In another cost-saving measure the school board also voted to waive state-mandated teacher salary increases. The state legislature approved allowing school districts to freeze wages and the bill was signed by the Gov. Mark Sanford May 28.
This measure saved the district $900,000, said director of finance Lisa Johnson.
"We looked at every line item, every position to try to make it work," Johnson said.
As part of the budget, the board also eliminated tuition reimbursement, saving about $75,000, cut the teacher center saving about $25,000 and reduced the number of contract services and rentals, saving about $85,000.
School district officials cautioned board members, that when the stimulus funds run out in 2011, the district is expected to face a shortfall of more than $6 million.
The problem for school districts in South Carolina is compacted due to Act 388.
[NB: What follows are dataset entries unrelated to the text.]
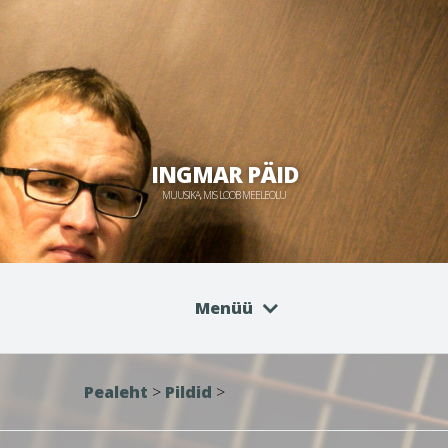
INGMAR PÄID
MUUSIKA, MIS LOOB MEELEOLU
Menüü
Pealeht
>
Pildid
>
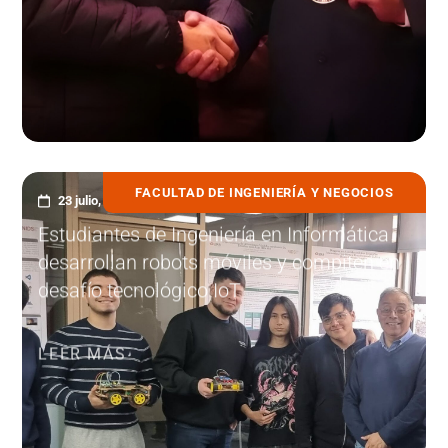
FACULTAD DE INGENIERÍA Y NEGOCIOS
23 julio, 2026
Estudiantes de Ingeniería en Informática
desarrollan robots móviles y compiten en
desafío tecnológico IoT
LEER MÁS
The legislation restricts a school district's ability to tax owner-occupied homes for operating expenses such as teacher salaries and textbooks.
About 56 percent of the district's budget goes to paying school-level employees, according to a presentation at the school board meeting Tuesday.
"There is only so much revenue, " said superintendant Randy Dozier.
"We are investing almost every dollar we have in teachers...most of what we do is allocated to schools."